Source data:
# # # # #

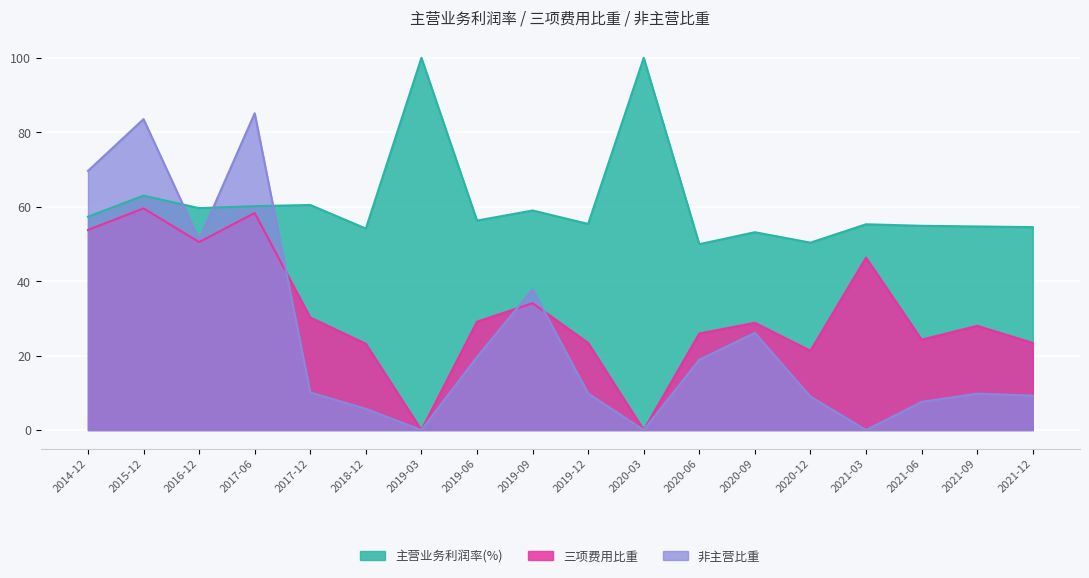

How many interior local peaks does the 三项费用比重 series have?

6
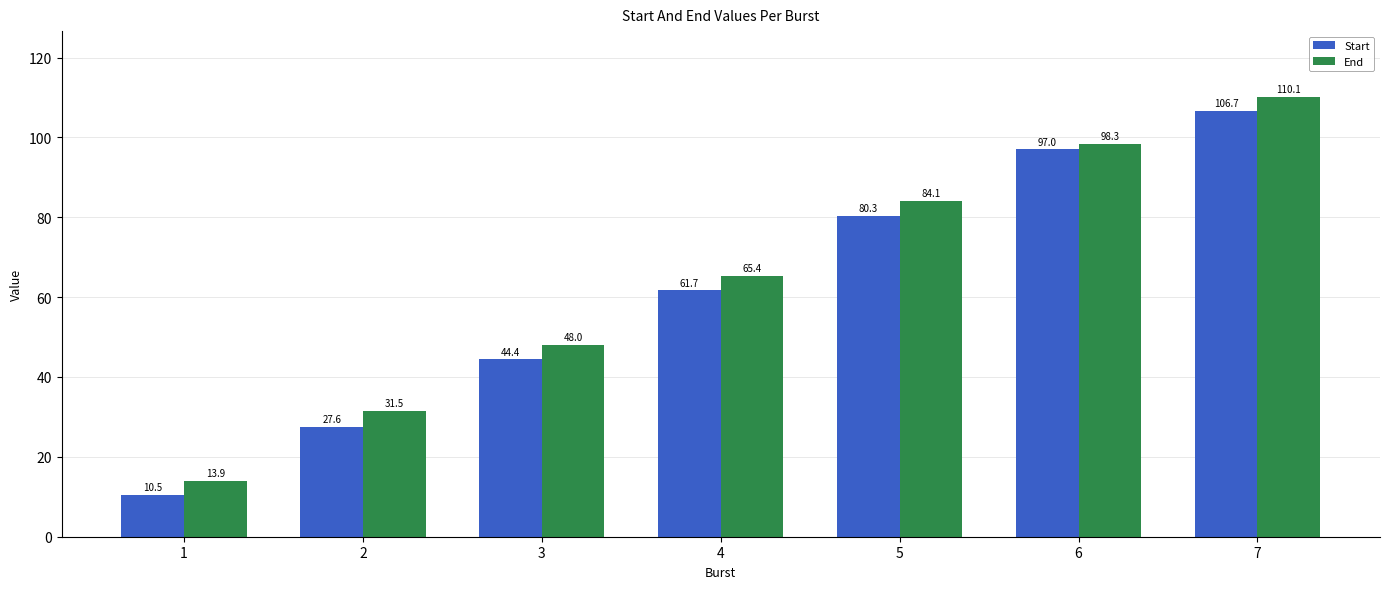

Reading left to right, what are all the values shown in this chart?

Start: 1=10.5	2=27.6	3=44.4	4=61.7	5=80.3	6=97.0	7=106.7
End: 1=13.9	2=31.5	3=48.0	4=65.4	5=84.1	6=98.3	7=110.1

# # # # #

Problem requirements: Rewrite the source data above with "series" swapped for "line", leaving everything else unchanged. Leave the pictures out.

Answer:
How many interior local peaks does the 三项费用比重 line have?

6

Reading left to right, what are all the values shown in this chart?

Start: 1=10.5	2=27.6	3=44.4	4=61.7	5=80.3	6=97.0	7=106.7
End: 1=13.9	2=31.5	3=48.0	4=65.4	5=84.1	6=98.3	7=110.1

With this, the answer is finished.